There are also pitfalls that need to be avoided if testamentary trusts are to achieve their purpose. These include:
- Main residence exemption - Trusts do not qualify for the main residence exemption from capital gains tax.
- Unnecessary tax liabilities - Wills are often drafted without advice from a financial planner or accountant which means that tax and other practical issues may be ignored and unnecessary tax liabilities could arise.
- Family trust and other tax elections - Testamentary trusts may have to make ‘family trust’ or ‘interposed entity’ elections under the tax legislation in the future.
- Lack of long-term planning - Many testamentary trusts fail to address how control is to be shared so it is recommended that a dispute resolution clause be included in the terms of the trust.
- Lack of flexibility to deal with future tax and other changes - It is important to ensure that Wills be drafted with as much flexibility as possible to enable the asset protection and income tax advantages to be utilised and the possible capital gains tax and income tax disadvantages to be minimised.
There are usually no stamp duty implications where an asset (i.e. the family home or an investment property) is transferred into a testamentary trust.

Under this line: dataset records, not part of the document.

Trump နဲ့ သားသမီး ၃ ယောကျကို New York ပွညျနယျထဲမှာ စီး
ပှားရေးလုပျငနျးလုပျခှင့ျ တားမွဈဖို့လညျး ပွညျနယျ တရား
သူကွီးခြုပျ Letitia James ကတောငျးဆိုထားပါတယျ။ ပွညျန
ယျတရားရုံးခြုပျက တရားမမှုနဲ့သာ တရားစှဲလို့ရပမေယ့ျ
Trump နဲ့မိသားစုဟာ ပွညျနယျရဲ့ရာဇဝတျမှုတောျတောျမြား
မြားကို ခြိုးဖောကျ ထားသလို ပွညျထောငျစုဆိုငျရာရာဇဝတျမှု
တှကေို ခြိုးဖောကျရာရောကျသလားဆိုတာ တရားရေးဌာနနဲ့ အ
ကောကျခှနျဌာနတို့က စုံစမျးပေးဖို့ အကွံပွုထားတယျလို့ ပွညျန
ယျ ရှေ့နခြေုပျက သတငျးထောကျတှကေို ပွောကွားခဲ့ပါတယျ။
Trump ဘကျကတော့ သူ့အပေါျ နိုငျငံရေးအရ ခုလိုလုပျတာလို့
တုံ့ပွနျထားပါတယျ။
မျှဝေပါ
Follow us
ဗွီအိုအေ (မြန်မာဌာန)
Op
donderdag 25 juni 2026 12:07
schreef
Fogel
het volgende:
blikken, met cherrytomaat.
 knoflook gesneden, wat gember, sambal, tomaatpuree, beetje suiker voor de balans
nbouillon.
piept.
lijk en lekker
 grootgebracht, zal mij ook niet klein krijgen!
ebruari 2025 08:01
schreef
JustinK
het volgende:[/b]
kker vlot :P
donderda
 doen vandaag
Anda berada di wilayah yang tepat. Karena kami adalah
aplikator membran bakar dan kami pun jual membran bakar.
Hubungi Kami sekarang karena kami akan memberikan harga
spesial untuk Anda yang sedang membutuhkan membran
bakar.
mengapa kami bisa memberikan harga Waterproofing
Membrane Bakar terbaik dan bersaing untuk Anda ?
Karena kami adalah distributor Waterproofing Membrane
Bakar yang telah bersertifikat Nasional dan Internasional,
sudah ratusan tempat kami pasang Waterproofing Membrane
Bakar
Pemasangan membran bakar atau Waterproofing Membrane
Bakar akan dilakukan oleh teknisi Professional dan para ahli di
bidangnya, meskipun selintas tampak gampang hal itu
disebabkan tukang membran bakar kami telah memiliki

However, land tax liabilities may arise in the future as the trustee of the trust will be assessed on such a property for land tax purposes (usually without the benefit of the land tax free threshold).
Where either spouse intends to leave substantial assets to more than one child, there could be future disputes if a single testamentary trust was controlled by all children. It may be best if one testamentary trust is established for each beneficiary, or even for different types of assets. This means that each beneficiary would ultimately have control over their own testamentary trust and therefore confidentiality of their affairs would be preserved.
There will be ongoing administrative issues involved in maintaining a trust, such as accountancy fees incurred to prepare the trust accounts and tax returns. You also need to consider whether the income generated by your estate will be sufficient to warrant setting up a testamentary trust. For example, if all your assets are owned jointly with another person or by a family trust, there may not be enough assets in your own name to make the establishment of a testamentary trust worthwhile.
You should consult your accountant, solicitor and and/or a financial advisor to ensure that you are fully aware of the potential advantages and disadvantages of setting up a testamentary trust. Keep in mind that you can include a testamentary trust as an option in your will to cater for future changes in your circumstances that may arise, or changes in your beneficiaries’ circumstances.